Bu sene de STK temsilcileri AC’yle ilgili tartışmaların devlet delegasyonları tarafından sürdürüldüğü salonlara alınmadı. Buna rağmen, süreç feministler tarafından yine koridorlarda takip edildi ve resmi delegasyonlardan müttefikler aracılığıyla taleplerinin gündeme alınmasını ve metne dahil edilmesini sağladı. Bu sene, yine muhalefet grupları da aktif bir şekilde sürece dahildi.

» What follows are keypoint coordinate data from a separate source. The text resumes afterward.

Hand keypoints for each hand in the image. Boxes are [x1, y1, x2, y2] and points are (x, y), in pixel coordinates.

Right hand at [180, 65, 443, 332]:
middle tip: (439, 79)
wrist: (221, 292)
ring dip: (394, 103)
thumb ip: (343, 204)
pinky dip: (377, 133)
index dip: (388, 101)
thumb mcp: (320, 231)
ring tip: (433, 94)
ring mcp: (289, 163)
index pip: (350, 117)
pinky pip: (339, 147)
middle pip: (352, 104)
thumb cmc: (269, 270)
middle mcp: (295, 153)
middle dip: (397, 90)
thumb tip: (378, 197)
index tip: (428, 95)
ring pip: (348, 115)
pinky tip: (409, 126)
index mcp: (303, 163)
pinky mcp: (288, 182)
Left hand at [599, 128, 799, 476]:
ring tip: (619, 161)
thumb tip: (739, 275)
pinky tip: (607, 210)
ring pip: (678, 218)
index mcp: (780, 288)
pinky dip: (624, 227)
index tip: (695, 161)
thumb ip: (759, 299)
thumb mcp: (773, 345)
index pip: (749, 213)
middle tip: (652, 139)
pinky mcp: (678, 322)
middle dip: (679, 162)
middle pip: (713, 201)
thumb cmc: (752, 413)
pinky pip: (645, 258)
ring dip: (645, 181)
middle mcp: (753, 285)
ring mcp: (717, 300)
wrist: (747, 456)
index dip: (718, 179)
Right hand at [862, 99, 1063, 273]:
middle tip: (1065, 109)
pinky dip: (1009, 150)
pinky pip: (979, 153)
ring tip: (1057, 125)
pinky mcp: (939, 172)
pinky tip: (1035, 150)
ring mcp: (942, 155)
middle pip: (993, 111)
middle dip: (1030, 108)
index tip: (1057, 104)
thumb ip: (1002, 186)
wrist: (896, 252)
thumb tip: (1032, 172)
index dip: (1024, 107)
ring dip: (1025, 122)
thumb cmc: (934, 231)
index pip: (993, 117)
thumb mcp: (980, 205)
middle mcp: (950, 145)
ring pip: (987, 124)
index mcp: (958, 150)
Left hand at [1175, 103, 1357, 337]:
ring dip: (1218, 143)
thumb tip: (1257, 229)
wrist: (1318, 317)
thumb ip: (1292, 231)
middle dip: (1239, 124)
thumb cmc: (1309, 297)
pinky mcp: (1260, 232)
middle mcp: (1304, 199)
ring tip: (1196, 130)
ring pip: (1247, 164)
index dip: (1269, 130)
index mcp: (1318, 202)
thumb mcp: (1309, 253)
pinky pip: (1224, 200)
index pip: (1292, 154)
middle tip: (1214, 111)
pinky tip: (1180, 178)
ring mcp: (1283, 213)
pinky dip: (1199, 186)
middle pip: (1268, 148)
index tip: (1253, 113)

Özellikle geçen seneden beri ABD delegasyonunda da yer alan bu grupların da faaliyetlerinin takibi feminist bir çalışma grubu tarafından yürütülerek gelişmeler WRC ve diğer gruplarla düzenli olarak paylaşıldı. Bu senenin önemli bir gelişmesi de LBTI hareketinin de KSK kapsamında feminist gruplarla oldukça yakın ve koordineli şekilde çalışması ve savunuculuk çalışmalarına aktif şekilde katılmasıydı.

IWHC tarafından düzenlenen AiP (Pratikte Savunuculuk) eğitiminin 2018 katılımcıları

KSK boyunca farklı ülkelerden kadınlar sivil toplumun alanının daraltıldığına, hak savunucusu kadınların ve gençlerin tehdit ve baskıyla sessizleştirilmeye çalışıldığına vurgu yaptı. Özellikle ana temanın kırsaldaki kadın ve kız çocukları olduğu bu sene, Afrika’dan pek çok genç kadının evli olmadıkları ve birikimleri olmadığı gerekçesiyle vize başvurularının defalarca reddedilmesi, bu şekilde kendi adlarına konuşmalarının engellenmesi büyük bir hayal kırıklığı ve öfke yarattı. Bu durum, Marielle Franco cinayeti ve dünya genelindeki olumsuz resme rağmen bağımsız kadın hareketi, dünyanın farklı yerlerindeki hak ihlallerinin görünür kılınması, KSK özelinde ve genel olarak daha kapsayıcı alanların inşa edilmesi ve savunuculuk aracı olarak kullanılabilecek AC’de taleplere yer verilmesi için dayanışmaya ve bir arada çalışmaya devam etti.